Desde que a Volta arrancou, começaram a aparecer cenas curiosas: gente, muitos jovens, a percorrer ruas, praias e parques com sacos cheios de latas e garrafas, a caminho das máquinas de recolha. A ideia é tentadora: apanhar embalagens que os outros deitam fora e trocá-las por dinheiro. Mas será que apanhar latas na rua para o Volta dá mesmo dinheiro? Pegámos na calculadora.

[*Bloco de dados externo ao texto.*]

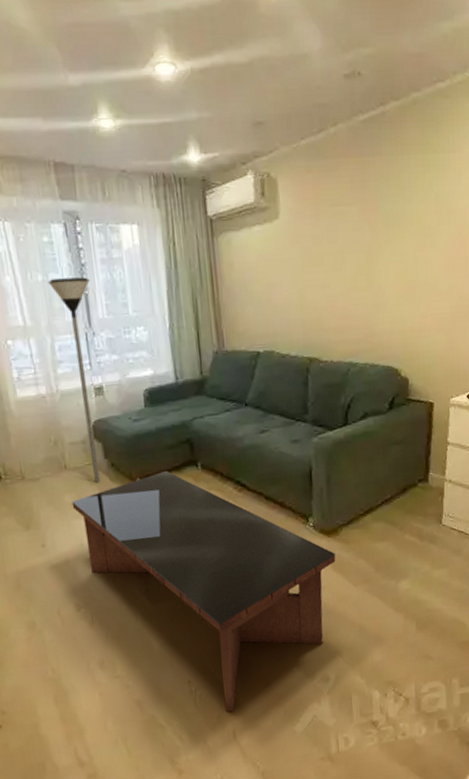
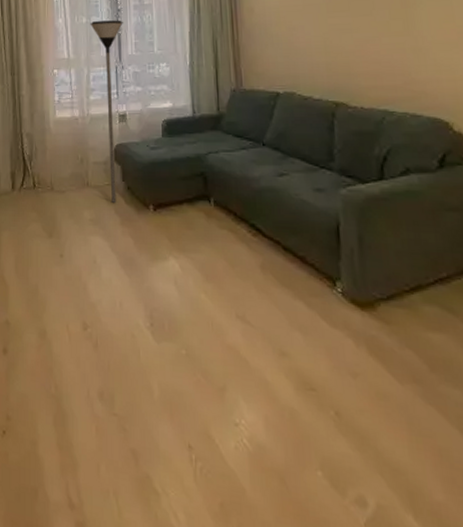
coffee table: present [71,470,336,712] -> none [90,201,373,504]

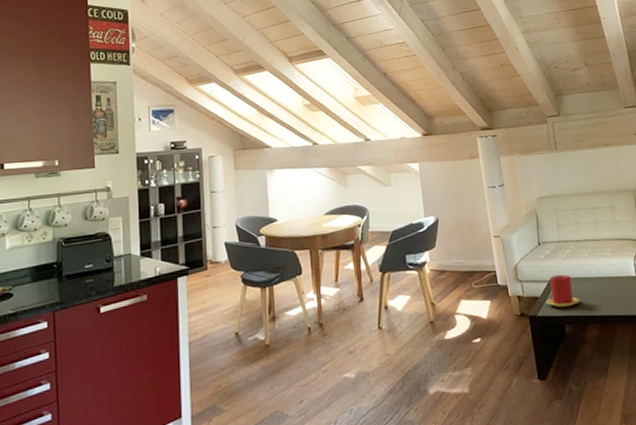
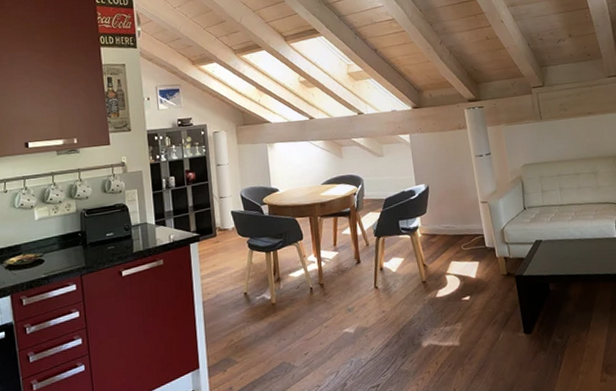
candle: present [546,274,581,308] -> none [531,237,564,268]

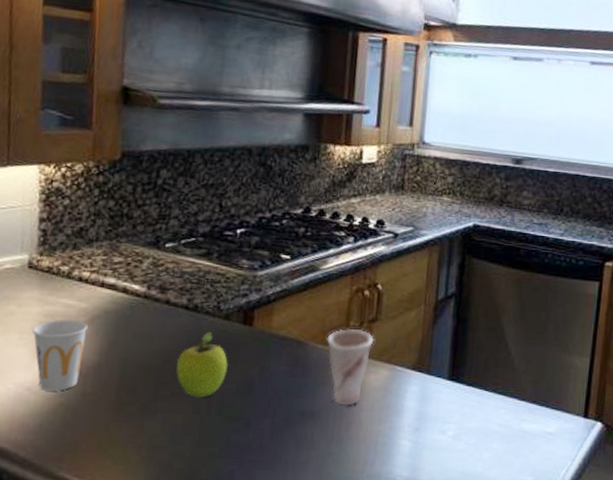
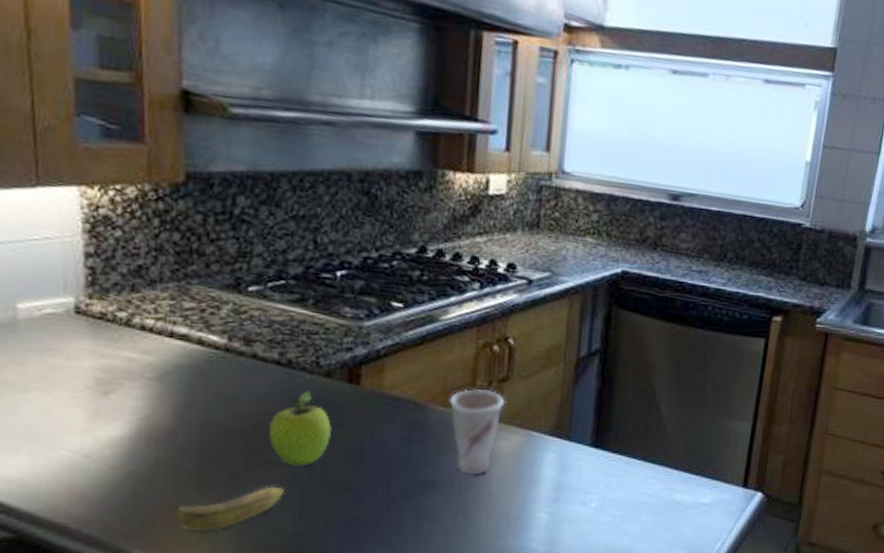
cup: present [32,319,88,391] -> none [87,375,156,459]
banana: none [97,415,186,455] -> present [177,486,284,530]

Latas na rua para o Volta: 10 cêntimos por embalagem
Tudo assenta num número fixo. Cada embalagem elegível vale 10 cêntimos de reembolso. A partir daí, ganhar é só multiplicar:
5€ (o mínimo para levantar) = 50 embalagens
20€ = 200 embalagens
50€ = 500 embalagens
100€ = 1.000 embalagens
500€ = 5.000 embalagens

Posto assim, parece fácil. O que muda tudo é a velocidade a que se apanham e aí a realidade é bem mais dura do que o entusiasmo inicial faz crer.
A que ritmo se apanha (a parte que ninguém calcula)
Aqui entram estimativas, porque depende muito do sítio e do momento. Numa rua comum, num dia normal, dificilmente passas das 20 a 40 embalagens por hora, ou seja, 2 a 4 euros à hora. Pouco atrativo.
Já num bom local no verão,buma praia cheia, um parque ao domingo, a saída de um concerto ou o rescaldo de um festival, o cenário muda de figura. Aí é possível chegar às 100 a 150 embalagens por hora, o que dá qualquer coisa como 10 a 15 euros à hora. A diferença não está no esforço; está em escolher o local certo à hora certa.
Quanto é preciso para “dinheiro a sério”?
Vamos ao que interessa. Para juntares 50 euros numa tarde, precisas de 500 embalagens, cerca de quatro a cinco horas a bom ritmo, ou um único grande “saque” à saída de um evento com muita gente.

Agora, transformar isto num ordenado é outra conversa. Ganhar 600 euros por mês exigiria 6.000 embalagens mensais, à volta de 200 por dia, todos os dias. É muito andar, muito agachar e muito saco às costas. Dá para uma boa mesada ou um biscate de verão; para “riqueza”, nem por sombras.
Os senões que travam o negócio
Antes de saíres de casa com os sacos, há travões importantes:
Só contam as embalagens com o símbolo volta. Durante o período de transição, que vai até 9 de agosto de 2026, ainda circulam muitas latas e garrafas sem símbolo e essas não valem nada na máquina. Ou seja, boa parte do que apanhas na rua hoje pode não dar reembolso.
Meter na máquina leva tempo. Cada embalagem demora uns segundos a ser lida; 500 embalagens podem ser 20 a 30 minutos só a alimentar o equipamento, sem contar filas e máquinas cheias ou avariadas.
O volume é físico. Quinhentas latas são vários sacos grandes; com garrafas, ainda mais espaço. Transportar tudo é meio problema.
Há um mínimo de 5€ para levantar o saldo digital e a app nativa que permite o resgate ainda está a caminho. Em alternativa, podes optar pelo talão convertível em dinheiro.
E o bom senso?
Se a ideia te tenta, vale a pena o básico: usa luvas, lava bem as mãos, esvazia as embalagens antes e evita mexer em contentores ou zonas de risco. É dinheiro fácil de imaginar, mas envolve mexer em lixo alheio, a higiene e a segurança vêm primeiro.
No fim, a resposta honesta é esta: em locais e momentos certos, apanhar embalagens para a Volta rende um bom troco e pode ser um biscate simpático de verão. Mas “muito dinheiro” só com muito volume, muita velocidade e muita paciência.